> **Description of the task**
In the pull request description below, under what condition does compression of the inference output directory take place?

> **Document excerpt**
#####

Skip to content

Conversation

@ntnn19
Copy link

@ntnn19 ntnn19 commented Oct 25, 2025

Overview

This PR introduces an option to compress the inference output directory, which is useful for large-scale prediction workloads that generate extensive results.

Compression only occurs after a full inference run completes.
If only the data pipeline is executed, no compression takes place, even if the compression flag is set to true.
The default behavior, --compress_output_dir=false preserves existing functionality.

Motivation

Inference runs can generate large output directories, especially in high-throughput scenarios. This option helps users:

  • Reduce storage usage by compressing completed inference outputs.
  • Run data preprocessing (data_pipeline) without inference or compression when only staged preparation is needed.
  • Retain backward compatibility when compression is disabled (default setting).

Key Changes

  1. Added --compress_output_dir flag to the pipeline configuration (default: false).

#####

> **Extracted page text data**
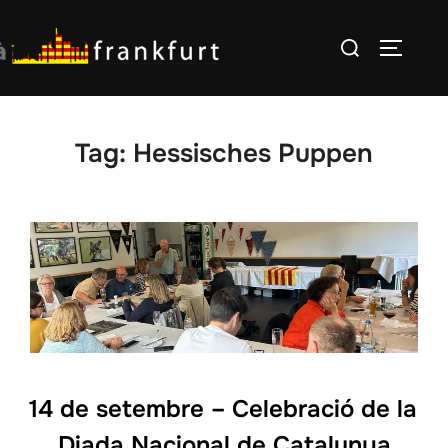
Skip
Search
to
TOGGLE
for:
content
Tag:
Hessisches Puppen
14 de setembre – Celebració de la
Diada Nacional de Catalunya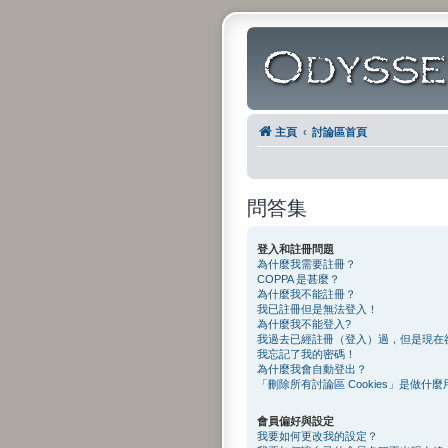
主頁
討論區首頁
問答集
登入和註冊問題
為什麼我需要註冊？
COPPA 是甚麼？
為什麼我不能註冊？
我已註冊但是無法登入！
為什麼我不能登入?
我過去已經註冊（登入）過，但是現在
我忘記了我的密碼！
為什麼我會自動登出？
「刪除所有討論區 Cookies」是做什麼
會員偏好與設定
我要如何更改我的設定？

#####

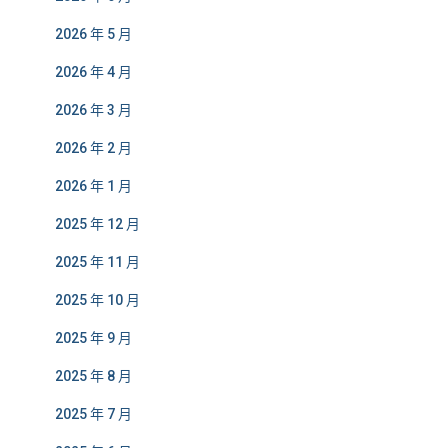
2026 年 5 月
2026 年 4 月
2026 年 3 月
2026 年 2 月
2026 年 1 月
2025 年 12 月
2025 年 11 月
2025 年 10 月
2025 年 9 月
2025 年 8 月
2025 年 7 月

#####

> **Task solution**
Compression takes place only after a full inference run completes.